The Week in Research
This week’s selection of research items of interest in the data-intensive computing ecosystem includes new ways of visualizing textual data, lifelong machine learning, an interesting approach to the creation of social graphs and a look at the future for RDF and SPARQL in big data environments.
In case you missed it, here is last week’s edition of research briefs. Let’s dive in with our first item:
Visualizing Streaming Text Data
A team from AT&T Labs has focused on the endless text-based streams that are making it more challenging to analyze and discover relevant information. To address these challenges, they put forth an approach for visualizing text streams in real-time presented as a dynamic graph with an associated map.
The group says that this approach automatically groups similar messages into “countries” with keyword summaries, using semantic analysis, graph clustering and map generation techniques. They say it handles the need for visual stability across time by dynamic graph layout and Procrustes projection techniques, enhanced with a “novel stable component packing algorithm.”
The result, they say, offers an ongoing, accurate view of evolving topics of interest. They put this in context using an online service called TwitterScope.

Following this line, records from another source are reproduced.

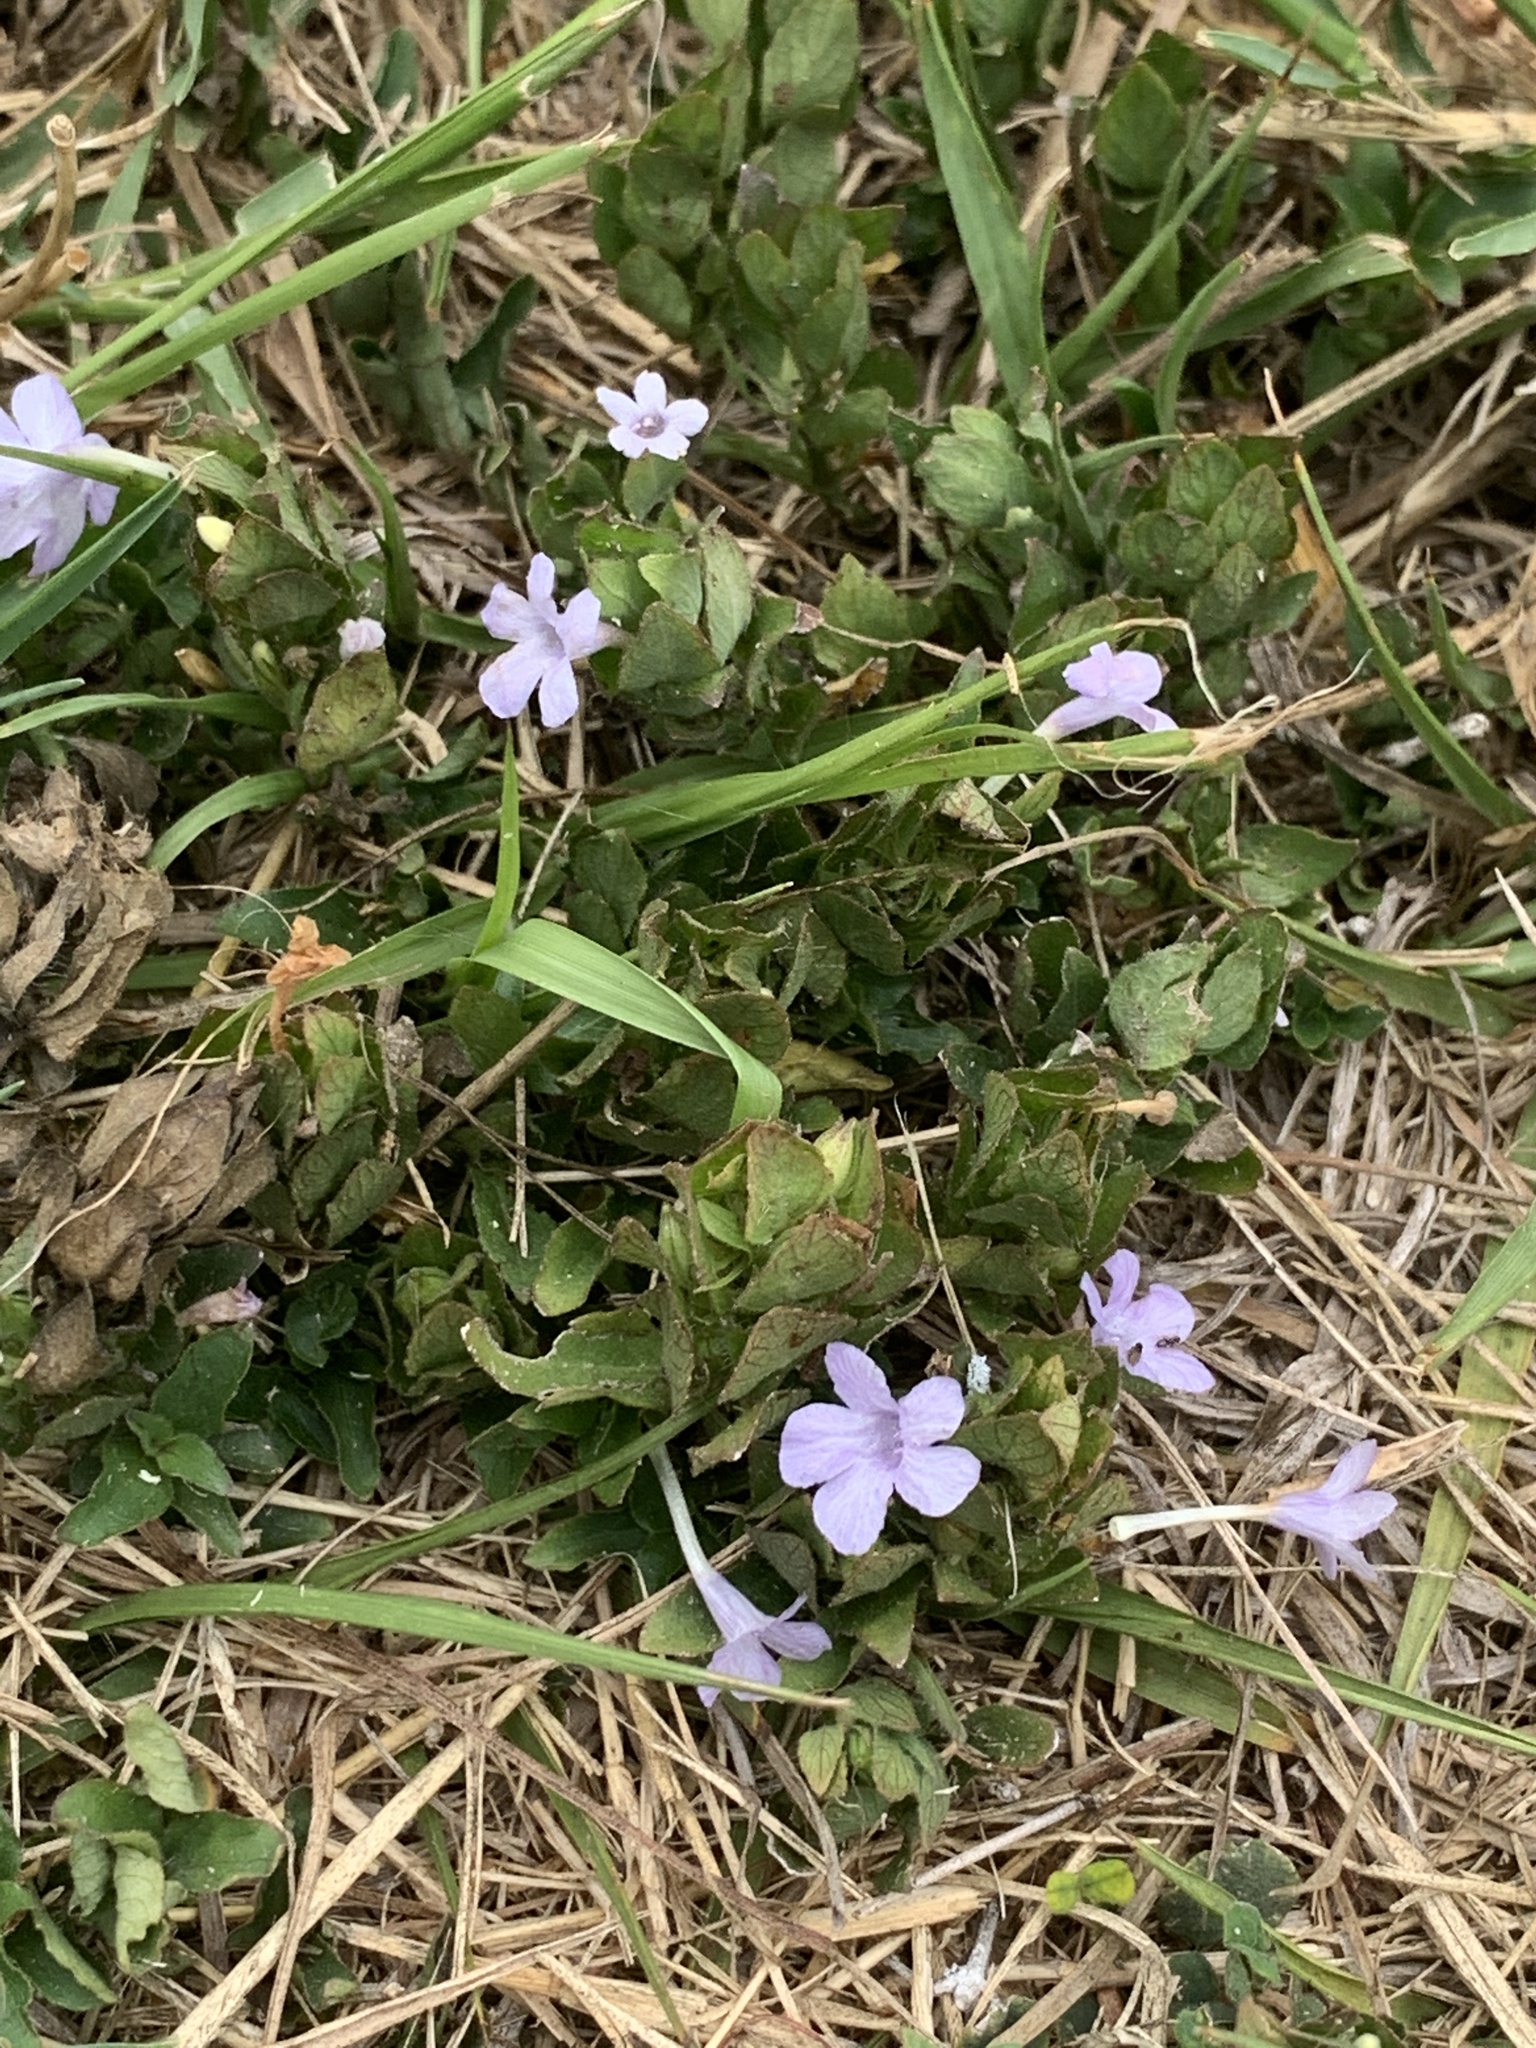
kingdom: Plantae
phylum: Tracheophyta
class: Magnoliopsida
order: Lamiales
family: Acanthaceae
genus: Ruellia
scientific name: Ruellia blechum
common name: Browne's blechum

Next — Lifelong Machine Learning >
Lifelong Machine Learning
According to Qiang Yang from Huawei Technologies, the flood of new data types requires a more robust data-mining system that can keep pace with changing data in a continual manner.
Qiang discusses how this creates a need for Lifelong Machine Learning, which in contrast to the traditional one-shot learning, should be able to identify the learning tasks at hand and adapt to the learning problems in a sustainable manner.
More specifically, a foundation for lifelong machine learning is transfer learning, whereby knowledge gained in a related but different domain may be transferred to benefit learning for a current task. To make effective transfer learning, he argues that it is important to maintain a continual and sustainable channel in the life time of a user in which the data are annotated.
Qiang outlines lifelong machine learning situations, gives several examples of transfer learning and applications for lifelong machine learning, and discusses cases of successful extraction of data annotations to meet the big data challenge.
A Scalable Social Graph Generator
According to a research team from European organizations CWI and OpenLink software, benchmarking graph-oriented database workloads and graph-oriented database systems is increasingly becoming relevant in analytical big data tasks, such as social network analysis.
They argue that with graph data, structure is not mainly found inside the nodes, but especially in the way nodes happen to be connected, i.e. structural correlations. Because such structural correlations determine join fan-outs experienced by graph analysis algorithms and graph query executors, they are an essential, yet typically neglected, ingredient of synthetic graph generators.
To address this, the presents S3G2: a Scalable Structure-correlated Social Graph Generator. This graph generator creates a synthetic social graph, containing non-uniform value distributions and structural correlations, which is intended as test data for scalable graph analysis algorithms and graph database systems. They generalize the problem by decomposing correlated graph generation in multiple passes that each focus on one so-called correlation dimension; each of which can be mapped to a MapReduce task.
The team demonstrates that S3G2 can generate social graphs that (i) share well-known graph connectivity characteristics typically found in real social graphs (ii) contain certain plausible structural correlations that influence the performance of graph analysis algorithms and queries, and (iii) can be quickly generated at huge sizes on common cluster hardware.
What RDF and SPARQL Bring to Big Data
According to Bob DuCharme a solution architect from Virginia-based TopQuadrant,there is still a solid future ahead for RDF.
He argues that The Resource Description Format (RDF), a W3C standard since 1999, which describes a data model that can represent most known structured and semi-structured data formats, has innate simplicity and flexibility.
He notes that the accompanying standards, such as the SPARQL query language and an optional schema language, also provide a great infrastructure for addressing many of the issues that make big data different from traditional relational database management.
DuCharme says that because of these features, both open-source efforts and offerings from commercial vendors such as IBM, Oracle, and Cray have found that RDF technology offers an excellent platform for taking an agile approach with large, dynamic aggregations of data that won’t fit neatly into predefined tables.
Because RDF technology is all built from public standards, offerings from more specialized vendors such as triplestores from Allegrograph and Stardog and the TopBraid application platform from TopQuadrant can mix and match with Cray, IBM, and Oracle’s offerings as well as with open-source tools to create applications that can start small and provide a basis for incremental growth up to trillions of triples.